- [RAW DATA]:
====
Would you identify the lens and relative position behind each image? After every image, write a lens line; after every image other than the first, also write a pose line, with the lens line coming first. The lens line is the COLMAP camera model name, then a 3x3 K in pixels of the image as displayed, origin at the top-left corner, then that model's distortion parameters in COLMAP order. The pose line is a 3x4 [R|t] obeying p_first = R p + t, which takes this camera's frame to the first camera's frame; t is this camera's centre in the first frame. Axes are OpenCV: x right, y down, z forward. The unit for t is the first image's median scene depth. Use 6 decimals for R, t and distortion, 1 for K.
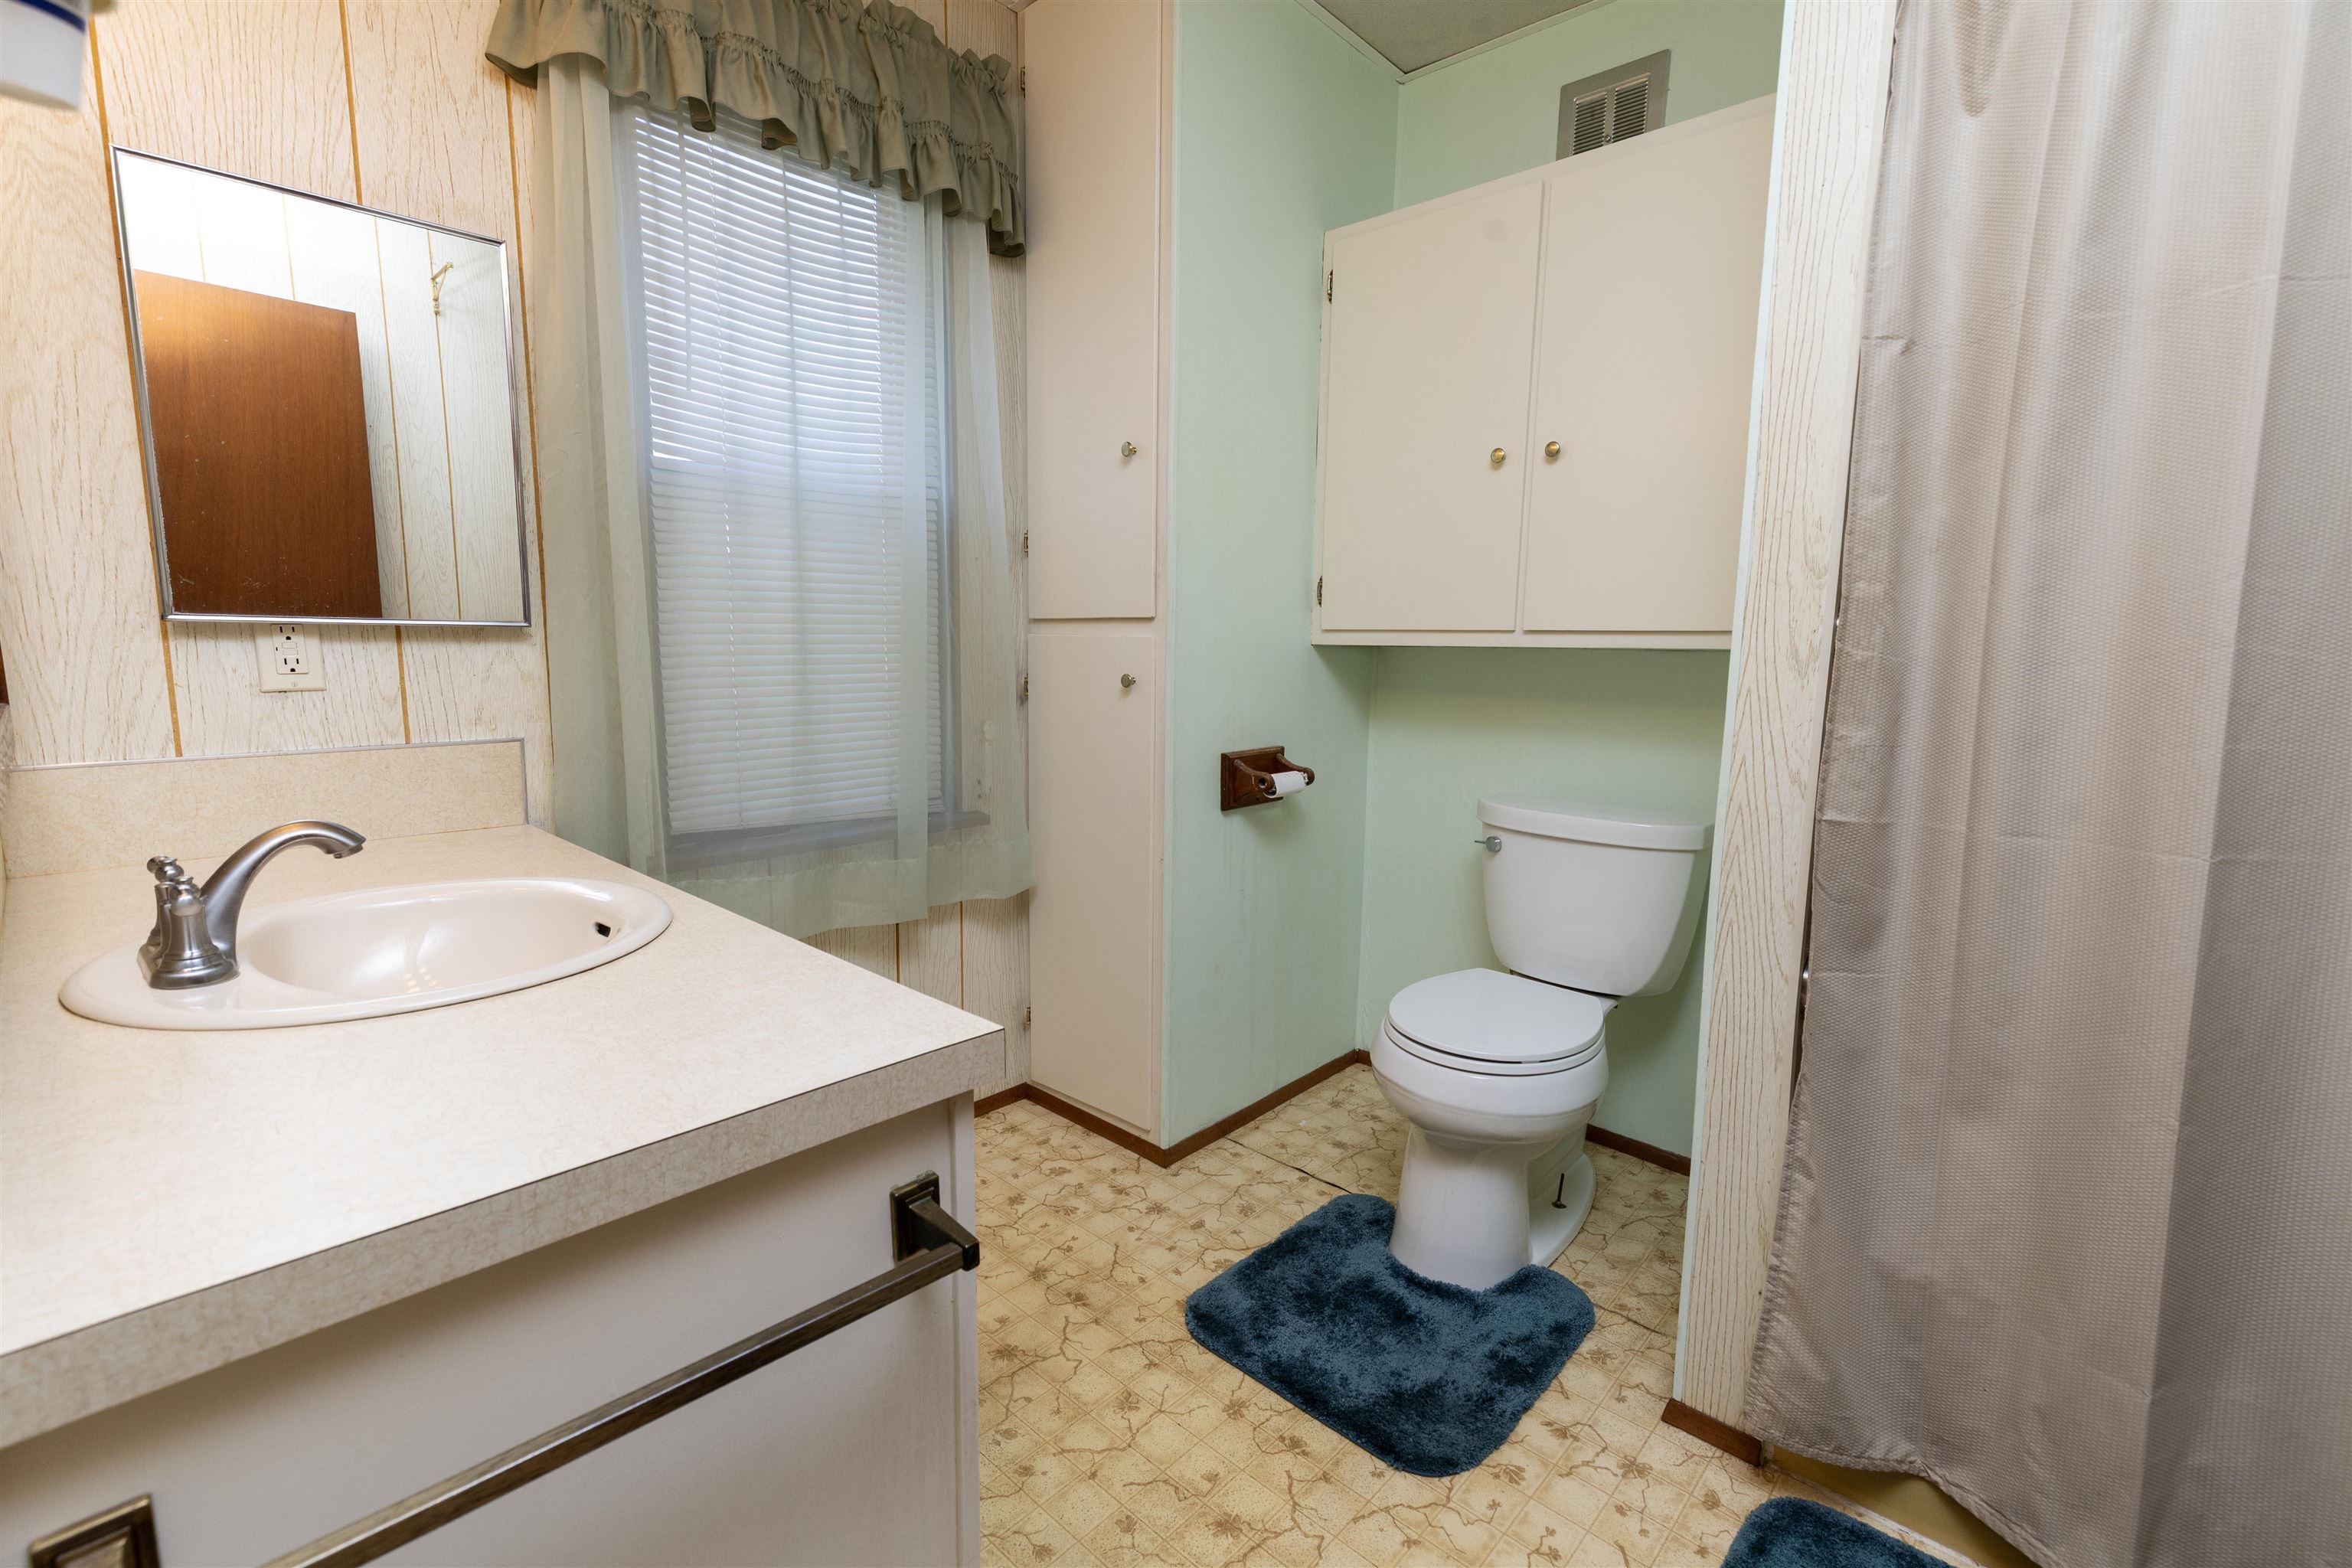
lens RADIAL K [[1067.8, 0, 1161.9], [0, 1067.8, 784.1], [0, 0, 1]] dist [0.007220, 0.000178]
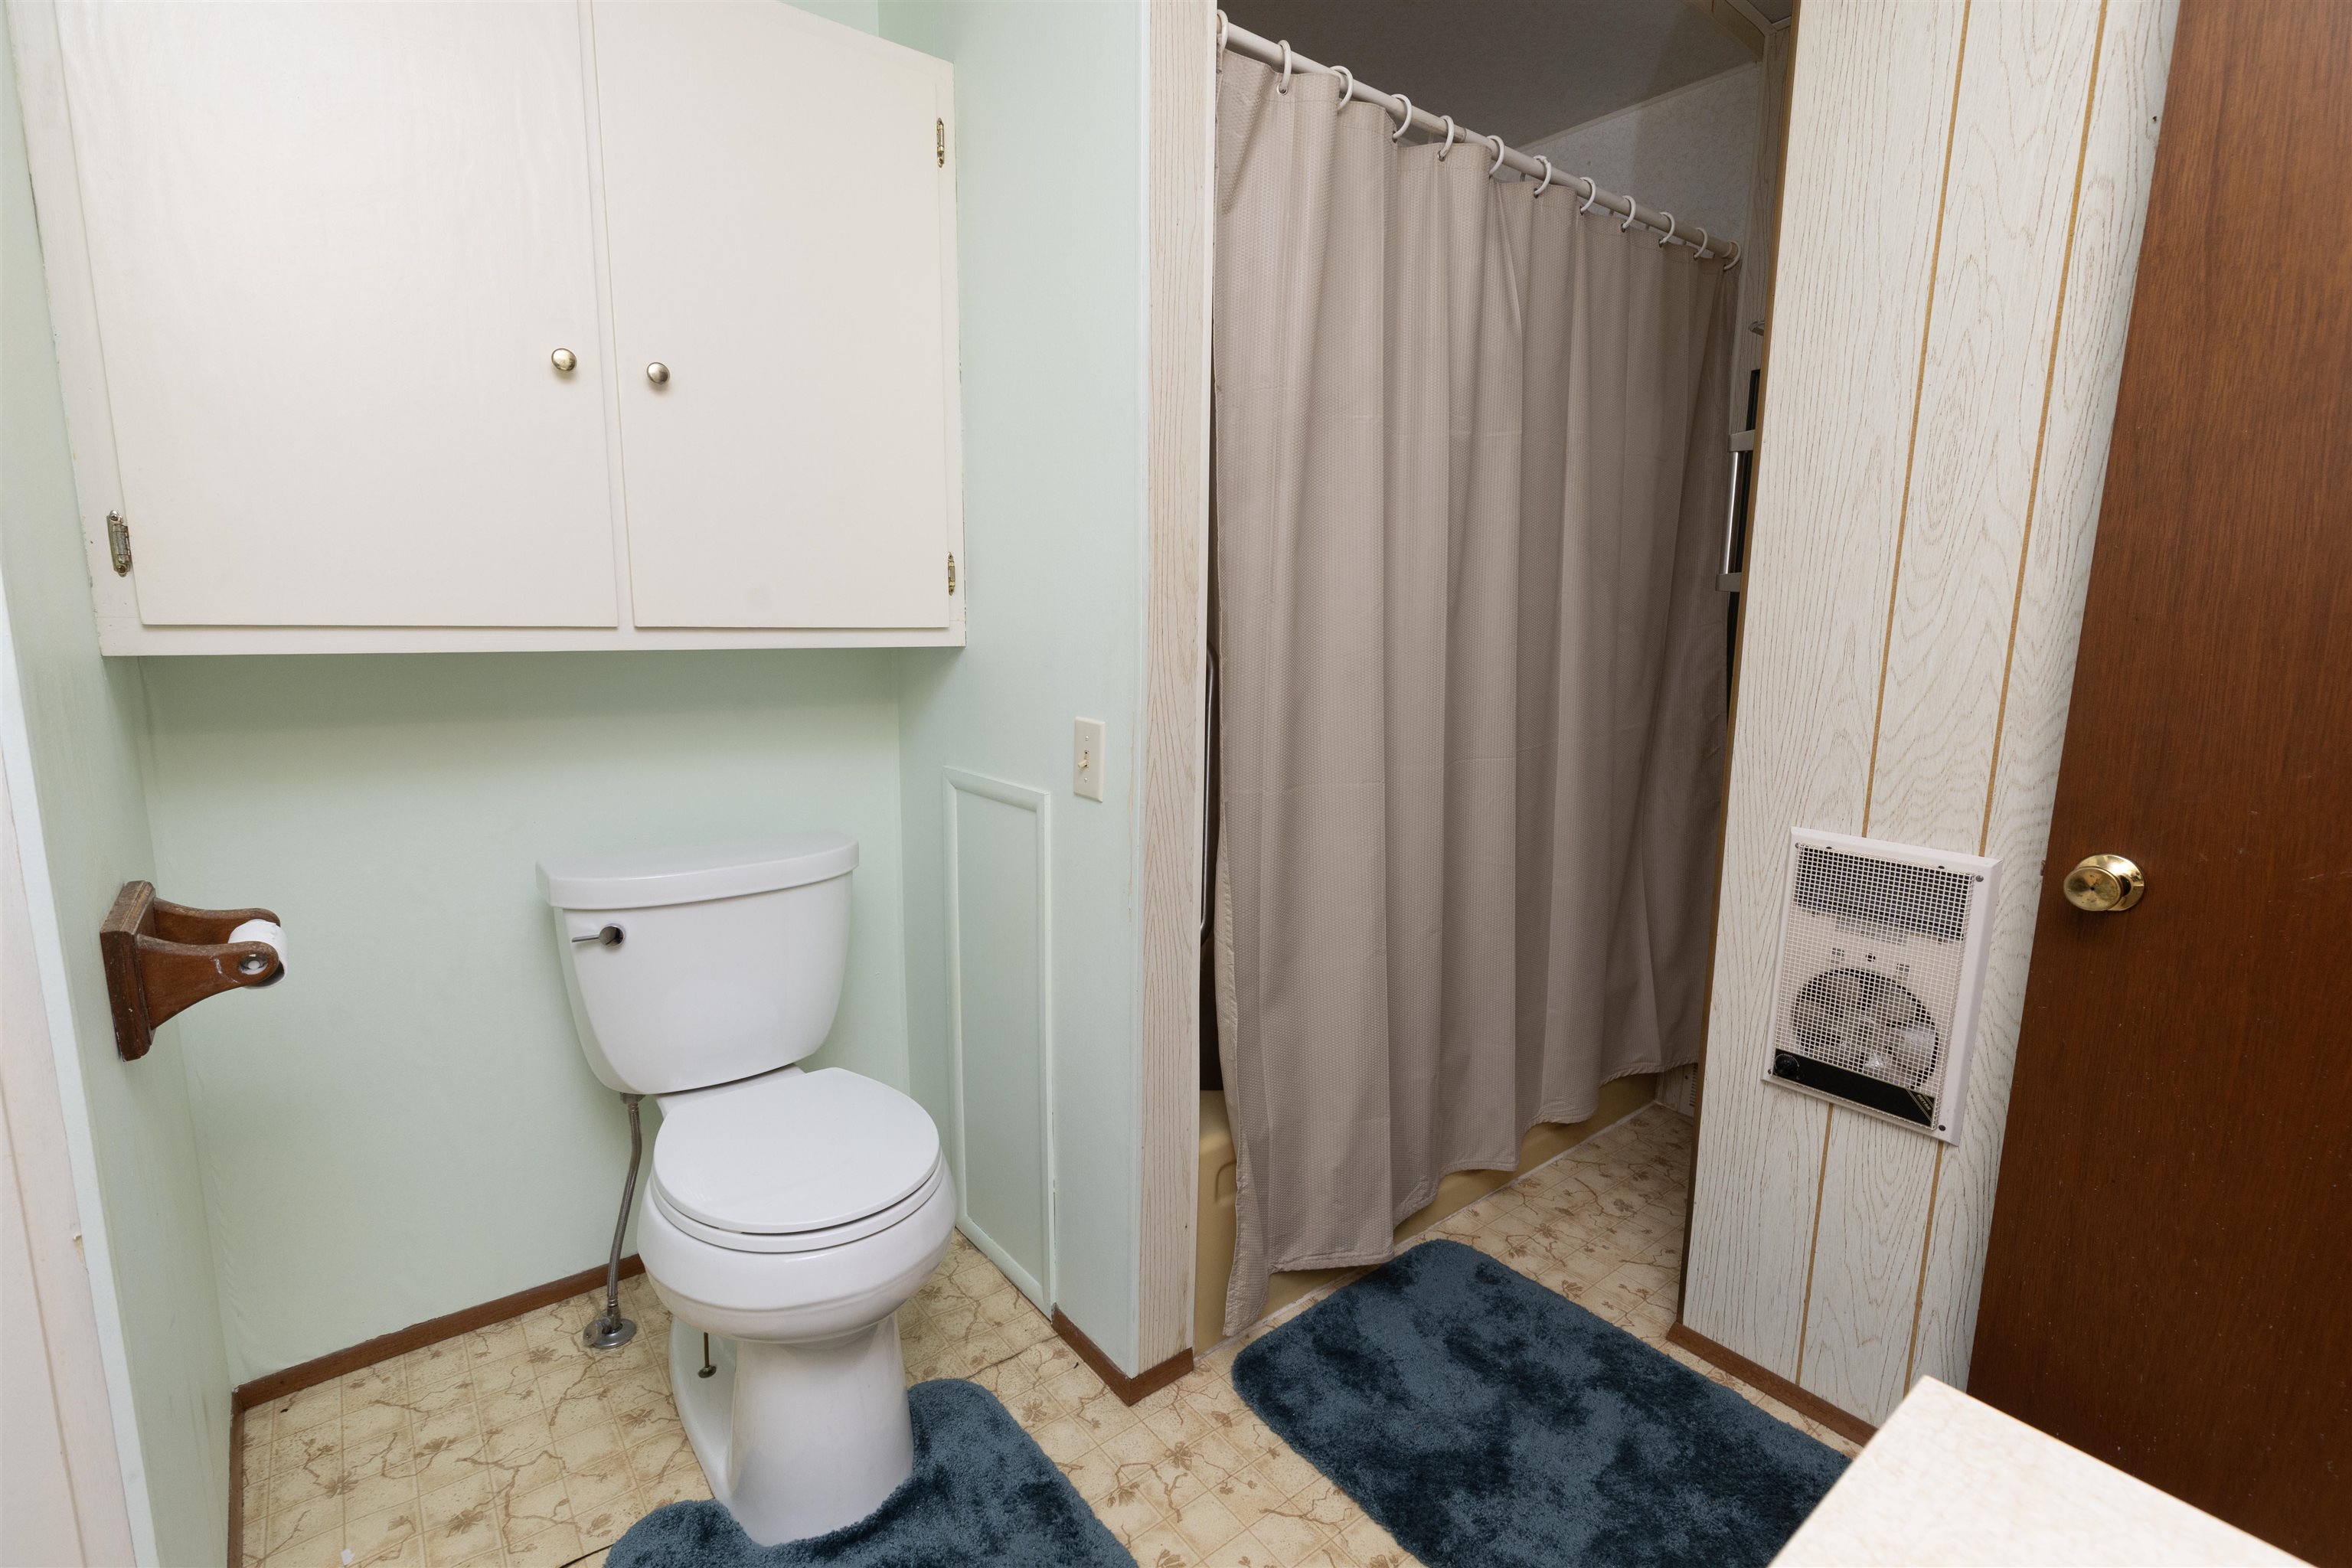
lens RADIAL K [[1067.8, 0, 1161.9], [0, 1067.8, 784.1], [0, 0, 1]] dist [0.007220, 0.000178]
pose [[0.122434, -0.165753, 0.978538, -0.364468], [0.118623, 0.981332, 0.151384, -0.121058], [-0.985362, 0.097542, 0.139810, 0.640282]]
====
- [EXERCISE DESCRIPTION]:
Copy out the data above word for word, keeping every line unchanged, but leave out the pictures.

- [RESULT OF THIS TASK]:
Would you identify the lens and relative position behind each image? After every image, write a lens line; after every image other than the first, also write a pose line, with the lens line coming first. The lens line is the COLMAP camera model name, then a 3x3 K in pixels of the image as displayed, origin at the top-left corner, then that model's distortion parameters in COLMAP order. The pose line is a 3x4 [R|t] obeying p_first = R p + t, which takes this camera's frame to the first camera's frame; t is this camera's centre in the first frame. Axes are OpenCV: x right, y down, z forward. The unit for t is the first image's median scene depth. Use 6 decimals for R, t and distortion, 1 for K.
lens RADIAL K [[1067.8, 0, 1161.9], [0, 1067.8, 784.1], [0, 0, 1]] dist [0.007220, 0.000178]
lens RADIAL K [[1067.8, 0, 1161.9], [0, 1067.8, 784.1], [0, 0, 1]] dist [0.007220, 0.000178]
pose [[0.122434, -0.165753, 0.978538, -0.364468], [0.118623, 0.981332, 0.151384, -0.121058], [-0.985362, 0.097542, 0.139810, 0.640282]]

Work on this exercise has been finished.